Netflix explains why it’s been ‘a bit quiet’ on its broader gaming plans

Back in November, Netflix finally launched its in-app gaming platform for Android and iOS.

But while a number of titles have been added periodically in the following months, there hasn’t seemed to have been much buzz on Netflix Games as a whole. Part of that, Netflix now admits, is due to its own relative silence on its gaming efforts.

“We started in November of last year, so only a handful of months and we’re still intentionally keeping things a little bit quiet because we’re still learning and experimenting and trying to figure out what things are going to actually resonate with our members, what games people want to play,” said Leanne Loombe, Netflix’s head of external games, during a panel at the Tribeca Film Festival on June 13th. “So it’s really important that we have some time to build up to that.”

According to Loombe, the past several months have effectively been an experimental period for Netflix Games, with the streamer “trying out different ways of discoverability” during this time. As an example of this, she mentioned that Netflix opted for a dedicated ‘Games’ tab on Android, while games simply show up in a row on the home page of the iOS app.

She also noted that this is easier to do at the moment because Netflix Games are a bonus perk of a subscription — no added fee required. “It’s still very, very new, but one of the things we want to do is make sure that games are a really valuable part of our members’ subscription. So there are no ads, there are no additional costs,” she said. “Every single game is free with your subscription and there’s no monetization, which is a really great thing for developers from a creative perspective. They get to really focus on making great games and not having to worry about creating games that just drive revenue and money.”

Having Netflix Games on mobile is also part of a larger goal to reach a wide amount of people.

“We want to make sure there is a game on Netflix for every single one of our members, whether that’s someone that plays games every single day or someone that’s brand new to games or wants to try something like Netflix out,” Loombe said. “A very accessible, broad-appealing game, something that people can start to play easily. And starting with mobile is a really great way for us to ensure that we can get games into people’s hands easily and remove some of that friction that might exist in other platforms.”

The key question, though, is how many people have actually been playing these games. Netflix is notorious for its lack of transparency regarding the performance of its original content, and it’s been even less forthcoming about its success — or lack thereof — with Netflix Games.

Loombe didn’t provide any such clarification at Tribeca, although she did say that Netflix is still working all of that out when it comes to games.

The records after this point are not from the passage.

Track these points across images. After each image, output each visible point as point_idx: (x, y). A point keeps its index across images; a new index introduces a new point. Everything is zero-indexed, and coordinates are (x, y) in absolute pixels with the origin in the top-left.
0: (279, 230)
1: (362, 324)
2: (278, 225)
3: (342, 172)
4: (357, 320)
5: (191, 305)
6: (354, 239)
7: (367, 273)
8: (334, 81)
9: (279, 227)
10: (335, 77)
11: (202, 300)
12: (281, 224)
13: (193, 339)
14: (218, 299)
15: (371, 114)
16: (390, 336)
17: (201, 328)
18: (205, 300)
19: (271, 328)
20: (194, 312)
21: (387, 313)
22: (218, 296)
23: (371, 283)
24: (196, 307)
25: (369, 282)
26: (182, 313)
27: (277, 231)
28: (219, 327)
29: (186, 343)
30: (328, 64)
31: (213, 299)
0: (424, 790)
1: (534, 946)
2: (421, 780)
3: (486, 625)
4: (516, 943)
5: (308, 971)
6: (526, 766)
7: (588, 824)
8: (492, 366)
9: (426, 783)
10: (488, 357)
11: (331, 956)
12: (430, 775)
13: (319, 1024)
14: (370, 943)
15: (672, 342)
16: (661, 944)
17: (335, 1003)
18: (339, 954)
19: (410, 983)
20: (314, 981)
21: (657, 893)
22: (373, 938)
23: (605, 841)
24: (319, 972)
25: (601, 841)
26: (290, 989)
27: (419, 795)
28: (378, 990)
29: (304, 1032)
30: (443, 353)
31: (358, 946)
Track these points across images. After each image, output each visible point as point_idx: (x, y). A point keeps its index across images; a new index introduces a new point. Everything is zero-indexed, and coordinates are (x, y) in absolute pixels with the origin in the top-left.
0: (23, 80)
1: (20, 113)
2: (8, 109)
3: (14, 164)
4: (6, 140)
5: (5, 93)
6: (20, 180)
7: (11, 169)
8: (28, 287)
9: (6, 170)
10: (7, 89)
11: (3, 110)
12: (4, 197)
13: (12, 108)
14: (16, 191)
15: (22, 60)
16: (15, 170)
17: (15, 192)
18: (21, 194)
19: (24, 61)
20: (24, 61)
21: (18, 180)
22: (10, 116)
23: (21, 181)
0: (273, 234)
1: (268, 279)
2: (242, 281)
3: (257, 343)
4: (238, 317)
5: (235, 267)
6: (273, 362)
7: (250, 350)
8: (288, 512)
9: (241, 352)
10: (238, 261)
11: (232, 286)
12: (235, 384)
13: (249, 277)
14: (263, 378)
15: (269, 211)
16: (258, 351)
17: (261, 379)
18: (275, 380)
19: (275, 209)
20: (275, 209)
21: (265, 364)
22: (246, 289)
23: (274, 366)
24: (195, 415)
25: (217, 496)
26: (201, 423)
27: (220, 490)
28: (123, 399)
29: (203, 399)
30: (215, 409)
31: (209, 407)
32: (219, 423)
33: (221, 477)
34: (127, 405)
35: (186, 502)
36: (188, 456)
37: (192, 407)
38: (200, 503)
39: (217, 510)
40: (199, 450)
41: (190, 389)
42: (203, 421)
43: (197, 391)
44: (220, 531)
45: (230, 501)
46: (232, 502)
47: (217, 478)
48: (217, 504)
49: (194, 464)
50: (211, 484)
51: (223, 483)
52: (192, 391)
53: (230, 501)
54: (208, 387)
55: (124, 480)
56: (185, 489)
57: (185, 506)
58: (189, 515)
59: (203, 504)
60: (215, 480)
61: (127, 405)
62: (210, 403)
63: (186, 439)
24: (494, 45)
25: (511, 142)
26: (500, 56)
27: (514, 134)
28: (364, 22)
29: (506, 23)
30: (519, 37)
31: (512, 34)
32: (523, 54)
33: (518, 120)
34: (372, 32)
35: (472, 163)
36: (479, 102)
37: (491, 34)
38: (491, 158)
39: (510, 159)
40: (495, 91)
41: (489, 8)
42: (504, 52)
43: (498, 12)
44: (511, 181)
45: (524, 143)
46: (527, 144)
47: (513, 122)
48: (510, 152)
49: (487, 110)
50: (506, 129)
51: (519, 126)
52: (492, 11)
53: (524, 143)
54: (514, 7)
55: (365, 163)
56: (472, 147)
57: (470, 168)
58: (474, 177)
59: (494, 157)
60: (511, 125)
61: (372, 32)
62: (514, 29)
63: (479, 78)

“We’re still figuring out what does a great game look like on Netflix? What does that performance look like? What does success look like? And we can start using that data to then sort of massage our strategies into next year — really figure out what our members want from our games and how we can support and develop this even more to make those kinds of great games.”

Going forward, Netflix says it aims to double its mobile games offering by the end of 2022. That, plus Netflix’s comments at Tribeca, seems to indicate a long-term commitment to games. However, Netflix’s broader business has been declining, with the streamer recently reporting its first-ever quarterly subscriber loss — 200,000 — while anticipating a further drop of two million in Q2 2022. Amid that, the company has laid off employees while restructuring its content film and TV plans. Therefore, it remains to be seen how much Netflix will invest in to gaming.

It should be noted, though, that one element of Netflix’s gaming strategy that we’ve seen expand recently is the idea of increased synergy between its games and original movies and shows. Since the launch of Netflix Games, there have only been two titles based on its originals: Stranger Thing: 1984 and Stranger Thing 3: The Game. Last week, however, the streamer announced that four of its shows — The Queen’s Gambit, La Casa De Papel, Shadow and Bone and Too Hot To Handle are each getting their own game.

On a broader level, Netflix is also actively involved in the gaming space with a slew of originals based on popular games, including The Cuphead Show!Arcane (League of Legends), Sonic Prime, multiple Resident Evil titles and BioWare Edmonton’s Dragon Age. It’s unclear whether Netflix will also release its own games based on the properties.

In other Netflix gaming-related news, Toronto-based Snowman recently announced that its next title, Lucky Luna, is coming to Netflix’s gaming platform.